Anggota Komisi III DPRD Riau, Abdullah, yang hadir dalam rapat tersebut, menjelaskan bahwa defisit anggaran yang mencapai Rp 2,21 triliun ini mencakup tunda bayar sebesar Rp 916 miliar dan tunda salur ke kabupaten/kota sebesar Rp 550 miliar. Abdullah mengatakan bahwa pihaknya di Komisi III menawarkan beberapa opsi untuk mengatasi defisit ini, termasuk opsi pemotongan TPP ASN yang diusulkan oleh Gubernur Abdul Wahid.
"Pemotongan TPP ASN bisa menjadi langkah terakhir setelah upaya penyelamatan lain dilakukan. Kolaborasi semua pihak sangat diperlukan untuk optimalisasi Pendapatan Asli Daerah (PAD) di 27 OPD, pajak daerah, pemanfaatan aset daerah, serta dividen BUMD," ujar Abdullah.
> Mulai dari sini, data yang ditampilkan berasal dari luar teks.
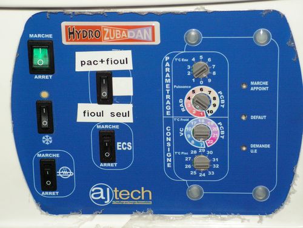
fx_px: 1138
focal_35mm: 130
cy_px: 114
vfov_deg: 11.4
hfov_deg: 15.2
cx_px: 152
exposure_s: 1/125
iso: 160
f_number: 3.4
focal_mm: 21.8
Ia juga menekankan pentingnya efisiensi dan memanfaatkan momentum ini untuk melakukan langkah-langkah ekstra dalam memajukan Riau.
Sementara itu, anggota Komisi I DPRD Riau, Ayat Cahyadi, mengusulkan agar Pemprov Riau memaksimalkan PAD dengan cara mempercepat pencapaian Pendapatan Daerah, salah satunya dengan meningkatkan pajak bumi dan bangunan (PBB) perkebunan sawit dan reaktivasi sumur minyak tua.
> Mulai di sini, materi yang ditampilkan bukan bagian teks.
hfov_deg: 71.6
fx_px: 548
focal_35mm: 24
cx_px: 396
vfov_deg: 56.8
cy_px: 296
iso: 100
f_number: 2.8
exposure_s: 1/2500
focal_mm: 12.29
"Pemprov juga perlu memberi kemudahan bagi investor, sehingga dapat membantu peningkatan Pendapatan Daerah," ujar Ayat.
Namun, terkait wacana pemotongan TPP ASN, Ayat menyarankan agar langkah tersebut dipertimbangkan lebih matang, mengingat banyak ASN yang bergantung pada TPP tersebut. "Jika pemotongan TPP dilakukan, khawatir akan menimbulkan masalah baru," tambahnya.
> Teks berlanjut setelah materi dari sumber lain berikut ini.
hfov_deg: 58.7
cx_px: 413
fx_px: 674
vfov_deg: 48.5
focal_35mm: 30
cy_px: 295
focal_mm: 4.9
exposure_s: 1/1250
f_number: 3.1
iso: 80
Dengan kondisi keuangan yang sedang sulit, kebijakan pemangkasan TPP ASN menjadi salah satu opsi yang dipertimbangkan oleh Pemprov Riau untuk menjaga agar keuangan daerah tetap stabil. Namun, anggota Dewan Riau menyarankan agar solusi yang lebih komprehensif dan efisien diterapkan, termasuk optimalisasi PAD dan pemanfaatan potensi daerah lainnya, seperti yang dilansir dari tribunnews.(*)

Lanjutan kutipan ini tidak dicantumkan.